Gene editing and gene regulatory fields are continuously developing new and safer tools that move beyond the initial CRISPR/Cas9 technology. As more advanced applications are emerging, it becomes crucial to understand and establish more complex gene regulatory and editing tools for efficient gene therapy applications. Ophthalmology is one of the leading fields in gene therapy applications with more than 90 clinical trials and numerous proof-of-concept studies. The majority of clinical trials are gene replacement therapies that are ideal for monogenic diseases. Despite Luxturna's clinical success, there are still several limitations to gene replacement therapies including the size of the target gene, the choice of the promoter as well as the pathogenic alleles. Therefore, further attempts to employ novel gene regulatory and gene editing applications are crucial to targeting retinal diseases that have not been possible with the existing approaches. CRISPR-Cas9 technology opened up the door for corrective gene therapies with its gene editing properties. Advancements in CRISPR-Cas9-associated tools including base modifiers and prime editing already improved the efficiency and safety profile of base editing approaches. While base editing is a highly promising effort, gene regulatory approaches that do not interfere with genomic changes are also becoming available as safer alternatives. Antisense oligonucleotides are one of the most commonly used approaches for correcting splicing defects or eliminating mutant mRNA. More complex gene regulatory methodologies like artificial transcription factors are also another developing field that allows targeting haploinsufficiency conditions, functionally equivalent genes, and multiplex gene regulation. In this review, we summarized the novel gene editing and gene regulatory technologies and highlighted recent translational progress, potential applications, and limitations with a focus on retinal diseases.

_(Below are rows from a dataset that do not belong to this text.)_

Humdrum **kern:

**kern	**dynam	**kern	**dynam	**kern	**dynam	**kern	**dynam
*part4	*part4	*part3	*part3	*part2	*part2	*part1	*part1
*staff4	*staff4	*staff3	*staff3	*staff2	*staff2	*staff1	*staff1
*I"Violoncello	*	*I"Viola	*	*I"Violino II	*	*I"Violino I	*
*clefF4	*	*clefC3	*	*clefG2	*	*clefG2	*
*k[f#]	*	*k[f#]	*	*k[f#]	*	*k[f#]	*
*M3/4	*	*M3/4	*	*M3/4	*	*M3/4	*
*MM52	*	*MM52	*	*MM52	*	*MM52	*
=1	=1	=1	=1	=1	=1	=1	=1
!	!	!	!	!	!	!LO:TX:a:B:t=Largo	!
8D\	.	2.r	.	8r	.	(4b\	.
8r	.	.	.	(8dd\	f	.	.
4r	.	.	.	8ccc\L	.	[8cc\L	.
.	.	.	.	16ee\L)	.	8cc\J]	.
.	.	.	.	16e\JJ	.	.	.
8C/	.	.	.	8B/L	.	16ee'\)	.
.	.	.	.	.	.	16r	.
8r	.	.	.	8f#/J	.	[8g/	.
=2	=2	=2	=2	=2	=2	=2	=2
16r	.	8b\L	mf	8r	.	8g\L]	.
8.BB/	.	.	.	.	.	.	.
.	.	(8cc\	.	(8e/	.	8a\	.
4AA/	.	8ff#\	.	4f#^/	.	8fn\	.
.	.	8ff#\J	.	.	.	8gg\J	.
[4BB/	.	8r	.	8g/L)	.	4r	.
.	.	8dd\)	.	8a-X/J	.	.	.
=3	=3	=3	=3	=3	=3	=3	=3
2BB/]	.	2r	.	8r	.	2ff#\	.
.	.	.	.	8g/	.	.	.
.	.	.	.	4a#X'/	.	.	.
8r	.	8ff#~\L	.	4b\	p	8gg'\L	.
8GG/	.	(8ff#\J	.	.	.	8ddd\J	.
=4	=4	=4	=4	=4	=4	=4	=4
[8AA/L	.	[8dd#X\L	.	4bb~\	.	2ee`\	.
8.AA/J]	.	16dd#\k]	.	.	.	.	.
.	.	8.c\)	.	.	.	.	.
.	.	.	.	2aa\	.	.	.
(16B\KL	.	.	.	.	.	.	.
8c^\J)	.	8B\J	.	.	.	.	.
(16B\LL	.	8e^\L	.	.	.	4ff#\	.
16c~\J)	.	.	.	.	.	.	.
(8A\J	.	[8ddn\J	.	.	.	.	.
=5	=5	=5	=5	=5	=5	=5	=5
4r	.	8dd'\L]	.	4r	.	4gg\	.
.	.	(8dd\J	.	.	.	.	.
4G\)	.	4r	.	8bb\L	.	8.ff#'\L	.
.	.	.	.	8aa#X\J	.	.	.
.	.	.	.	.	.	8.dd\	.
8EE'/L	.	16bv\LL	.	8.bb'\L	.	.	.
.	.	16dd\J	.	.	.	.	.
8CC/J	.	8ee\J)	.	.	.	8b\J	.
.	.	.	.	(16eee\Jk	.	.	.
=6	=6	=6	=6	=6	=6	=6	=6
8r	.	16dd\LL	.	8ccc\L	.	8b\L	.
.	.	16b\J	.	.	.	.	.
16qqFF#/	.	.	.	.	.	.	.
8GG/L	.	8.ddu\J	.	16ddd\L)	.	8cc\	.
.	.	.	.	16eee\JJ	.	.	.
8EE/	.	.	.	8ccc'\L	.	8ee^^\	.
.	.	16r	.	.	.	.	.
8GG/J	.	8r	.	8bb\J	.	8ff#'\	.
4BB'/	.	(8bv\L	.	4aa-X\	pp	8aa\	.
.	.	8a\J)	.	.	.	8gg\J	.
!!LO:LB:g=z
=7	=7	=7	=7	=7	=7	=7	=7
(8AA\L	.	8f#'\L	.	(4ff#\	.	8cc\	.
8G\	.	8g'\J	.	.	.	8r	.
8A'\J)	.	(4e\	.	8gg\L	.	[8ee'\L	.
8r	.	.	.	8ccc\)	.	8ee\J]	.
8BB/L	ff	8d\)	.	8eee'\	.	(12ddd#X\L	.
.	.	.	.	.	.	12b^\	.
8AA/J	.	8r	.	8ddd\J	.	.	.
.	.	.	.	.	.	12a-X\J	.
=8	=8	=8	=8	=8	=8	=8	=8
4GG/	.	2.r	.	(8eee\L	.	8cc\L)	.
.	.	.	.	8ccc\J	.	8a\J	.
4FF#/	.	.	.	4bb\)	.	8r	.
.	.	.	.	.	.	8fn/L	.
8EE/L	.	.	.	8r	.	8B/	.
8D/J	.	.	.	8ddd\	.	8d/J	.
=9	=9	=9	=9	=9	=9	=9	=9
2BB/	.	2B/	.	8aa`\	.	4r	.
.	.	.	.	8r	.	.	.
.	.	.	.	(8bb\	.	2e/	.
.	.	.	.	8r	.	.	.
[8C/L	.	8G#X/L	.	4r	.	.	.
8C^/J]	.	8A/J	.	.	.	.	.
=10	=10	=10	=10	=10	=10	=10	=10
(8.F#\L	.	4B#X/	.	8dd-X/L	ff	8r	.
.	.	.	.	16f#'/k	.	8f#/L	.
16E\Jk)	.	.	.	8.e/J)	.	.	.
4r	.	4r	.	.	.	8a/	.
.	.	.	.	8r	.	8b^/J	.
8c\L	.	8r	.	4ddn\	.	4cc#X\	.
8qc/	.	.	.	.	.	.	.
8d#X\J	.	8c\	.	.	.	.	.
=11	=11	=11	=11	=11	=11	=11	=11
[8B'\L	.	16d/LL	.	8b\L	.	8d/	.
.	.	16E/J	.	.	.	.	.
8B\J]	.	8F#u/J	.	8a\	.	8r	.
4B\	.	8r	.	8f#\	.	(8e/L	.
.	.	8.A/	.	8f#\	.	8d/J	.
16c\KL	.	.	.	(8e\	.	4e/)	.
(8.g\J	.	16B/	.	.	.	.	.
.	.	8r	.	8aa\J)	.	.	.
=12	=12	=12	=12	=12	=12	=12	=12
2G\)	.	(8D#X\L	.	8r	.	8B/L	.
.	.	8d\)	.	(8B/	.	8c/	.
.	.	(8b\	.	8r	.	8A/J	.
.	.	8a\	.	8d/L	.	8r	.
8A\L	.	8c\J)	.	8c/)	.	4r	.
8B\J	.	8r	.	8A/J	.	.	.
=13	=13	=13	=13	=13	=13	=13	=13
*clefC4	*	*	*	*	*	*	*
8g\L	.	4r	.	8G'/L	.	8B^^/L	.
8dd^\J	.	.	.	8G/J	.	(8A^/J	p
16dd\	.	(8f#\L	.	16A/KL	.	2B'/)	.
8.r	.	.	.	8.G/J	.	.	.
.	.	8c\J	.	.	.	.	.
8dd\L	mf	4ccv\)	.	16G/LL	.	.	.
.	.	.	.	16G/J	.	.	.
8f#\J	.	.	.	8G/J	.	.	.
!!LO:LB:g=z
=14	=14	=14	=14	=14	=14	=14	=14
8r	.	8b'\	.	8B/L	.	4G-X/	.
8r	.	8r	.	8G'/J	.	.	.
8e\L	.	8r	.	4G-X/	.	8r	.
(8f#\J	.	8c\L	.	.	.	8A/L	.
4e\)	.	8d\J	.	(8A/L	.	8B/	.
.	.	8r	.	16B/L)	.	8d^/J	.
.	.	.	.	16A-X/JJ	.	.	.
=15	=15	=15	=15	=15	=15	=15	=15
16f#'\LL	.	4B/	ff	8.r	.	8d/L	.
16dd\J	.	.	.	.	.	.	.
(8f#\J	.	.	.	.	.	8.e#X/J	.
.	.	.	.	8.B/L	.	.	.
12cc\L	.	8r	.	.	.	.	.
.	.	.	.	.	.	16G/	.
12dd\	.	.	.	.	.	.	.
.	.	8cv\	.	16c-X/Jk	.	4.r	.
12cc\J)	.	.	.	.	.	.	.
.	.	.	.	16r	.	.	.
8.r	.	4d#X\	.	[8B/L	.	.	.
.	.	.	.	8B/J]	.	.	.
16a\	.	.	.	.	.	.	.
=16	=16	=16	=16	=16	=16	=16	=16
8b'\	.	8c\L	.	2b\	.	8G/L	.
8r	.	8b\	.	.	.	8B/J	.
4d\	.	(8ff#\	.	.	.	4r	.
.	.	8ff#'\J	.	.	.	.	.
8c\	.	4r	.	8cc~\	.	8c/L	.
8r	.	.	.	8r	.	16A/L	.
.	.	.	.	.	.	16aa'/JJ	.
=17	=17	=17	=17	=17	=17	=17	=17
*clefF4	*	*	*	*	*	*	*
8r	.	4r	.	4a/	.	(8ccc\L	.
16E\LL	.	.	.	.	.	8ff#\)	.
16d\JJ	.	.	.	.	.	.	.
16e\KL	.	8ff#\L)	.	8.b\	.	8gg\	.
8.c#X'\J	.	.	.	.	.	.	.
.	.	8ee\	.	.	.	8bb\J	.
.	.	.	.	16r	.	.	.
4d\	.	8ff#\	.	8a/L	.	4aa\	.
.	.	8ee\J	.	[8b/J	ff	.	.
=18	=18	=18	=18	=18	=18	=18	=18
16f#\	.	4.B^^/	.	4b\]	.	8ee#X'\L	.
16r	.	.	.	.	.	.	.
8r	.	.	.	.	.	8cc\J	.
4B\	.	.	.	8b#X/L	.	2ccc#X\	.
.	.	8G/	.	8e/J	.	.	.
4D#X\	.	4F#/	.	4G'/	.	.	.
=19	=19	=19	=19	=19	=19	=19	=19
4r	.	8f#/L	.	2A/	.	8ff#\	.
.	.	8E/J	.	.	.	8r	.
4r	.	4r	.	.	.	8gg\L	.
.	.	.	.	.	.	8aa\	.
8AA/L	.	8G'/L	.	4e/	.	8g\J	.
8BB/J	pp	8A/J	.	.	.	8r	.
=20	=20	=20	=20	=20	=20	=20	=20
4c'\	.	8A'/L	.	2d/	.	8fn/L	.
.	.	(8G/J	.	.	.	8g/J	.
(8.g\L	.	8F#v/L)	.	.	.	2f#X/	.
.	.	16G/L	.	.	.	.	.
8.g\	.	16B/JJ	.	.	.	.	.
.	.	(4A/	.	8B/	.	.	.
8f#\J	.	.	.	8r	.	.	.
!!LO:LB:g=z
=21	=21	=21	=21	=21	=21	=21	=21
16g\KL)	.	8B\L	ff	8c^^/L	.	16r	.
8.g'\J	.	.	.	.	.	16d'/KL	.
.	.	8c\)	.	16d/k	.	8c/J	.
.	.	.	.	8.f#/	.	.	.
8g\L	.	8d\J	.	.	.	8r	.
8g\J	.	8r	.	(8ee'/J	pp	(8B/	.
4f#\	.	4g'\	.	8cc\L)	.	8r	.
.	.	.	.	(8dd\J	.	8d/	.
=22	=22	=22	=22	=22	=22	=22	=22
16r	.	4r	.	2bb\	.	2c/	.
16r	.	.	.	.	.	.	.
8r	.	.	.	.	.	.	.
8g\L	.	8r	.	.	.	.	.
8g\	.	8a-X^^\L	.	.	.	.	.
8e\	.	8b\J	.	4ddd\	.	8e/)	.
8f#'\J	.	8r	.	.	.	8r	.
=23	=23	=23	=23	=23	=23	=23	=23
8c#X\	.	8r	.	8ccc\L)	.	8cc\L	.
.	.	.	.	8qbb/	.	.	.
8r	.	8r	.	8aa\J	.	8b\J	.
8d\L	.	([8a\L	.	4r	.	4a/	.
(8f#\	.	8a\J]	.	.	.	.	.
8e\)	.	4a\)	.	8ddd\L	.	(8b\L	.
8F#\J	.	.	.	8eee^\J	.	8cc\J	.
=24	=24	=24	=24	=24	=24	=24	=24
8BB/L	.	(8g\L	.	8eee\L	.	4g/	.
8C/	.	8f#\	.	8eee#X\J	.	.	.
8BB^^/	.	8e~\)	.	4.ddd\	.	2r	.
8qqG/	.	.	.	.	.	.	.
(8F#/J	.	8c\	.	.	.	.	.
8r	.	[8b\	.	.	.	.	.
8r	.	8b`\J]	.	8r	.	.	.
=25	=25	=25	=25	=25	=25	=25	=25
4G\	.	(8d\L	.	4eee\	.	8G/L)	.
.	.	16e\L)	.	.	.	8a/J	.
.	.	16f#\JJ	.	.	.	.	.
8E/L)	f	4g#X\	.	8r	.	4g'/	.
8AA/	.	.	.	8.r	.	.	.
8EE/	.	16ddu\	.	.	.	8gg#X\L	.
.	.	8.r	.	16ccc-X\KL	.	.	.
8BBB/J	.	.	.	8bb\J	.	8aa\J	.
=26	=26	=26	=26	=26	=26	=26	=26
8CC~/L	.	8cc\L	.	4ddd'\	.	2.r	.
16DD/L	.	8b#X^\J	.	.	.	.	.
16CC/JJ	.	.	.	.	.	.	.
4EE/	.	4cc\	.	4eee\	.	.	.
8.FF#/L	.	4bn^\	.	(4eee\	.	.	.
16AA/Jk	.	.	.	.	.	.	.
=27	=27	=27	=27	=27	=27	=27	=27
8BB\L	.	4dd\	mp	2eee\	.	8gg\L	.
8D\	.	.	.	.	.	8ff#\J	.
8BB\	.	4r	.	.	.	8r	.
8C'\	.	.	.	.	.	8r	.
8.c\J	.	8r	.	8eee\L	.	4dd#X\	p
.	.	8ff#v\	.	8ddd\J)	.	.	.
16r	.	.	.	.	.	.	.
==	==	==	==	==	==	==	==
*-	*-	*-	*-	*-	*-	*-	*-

基因编辑和基因调控领域正在不断开发超越最初的CRISPR/Cas9技术的更新、更安全的工具。随着更先进的应用不断涌现,理解并建立更复杂的基因调控和编辑工具以实现高效的基因治疗应用变得至关重要。眼科是基因治疗应用的领先领域之一,有90多项临床试验和众多概念验证研究。大多数临床试验是基因替代疗法,这对于单基因疾病来说是理想的选择。尽管Luxturna取得了临床成功,但基因替代疗法仍存在一些局限性,包括靶基因的大小、启动子的选择以及致病等位基因。因此,进一步尝试采用新型基因调控和基因编辑应用对于治疗现有方法无法治疗的视网膜疾病至关重要。CRISPR-Cas9技术凭借其基因编辑特性为矫正性基因治疗打开了大门。包括碱基编辑器和引导编辑在内的CRISPR-Cas9相关工具的进步已经提高了碱基编辑方法的效率和安全性。虽然碱基编辑是一项非常有前景的工作,但不干扰基因组变化的基因调控方法也作为更安全的替代方案出现。反义寡核苷酸是纠正剪接缺陷或消除突变mRNA最常用的方法之一。像人工转录因子这样更复杂的基因调控方法也是另一个发展中的领域,它允许针对单倍剂量不足情况、功能等效基因和多重基因调控。在这篇综述中,我们总结了新型基因编辑和基因调控技术,并重点介绍了视网膜疾病方面最近的转化进展、潜在应用和局限性。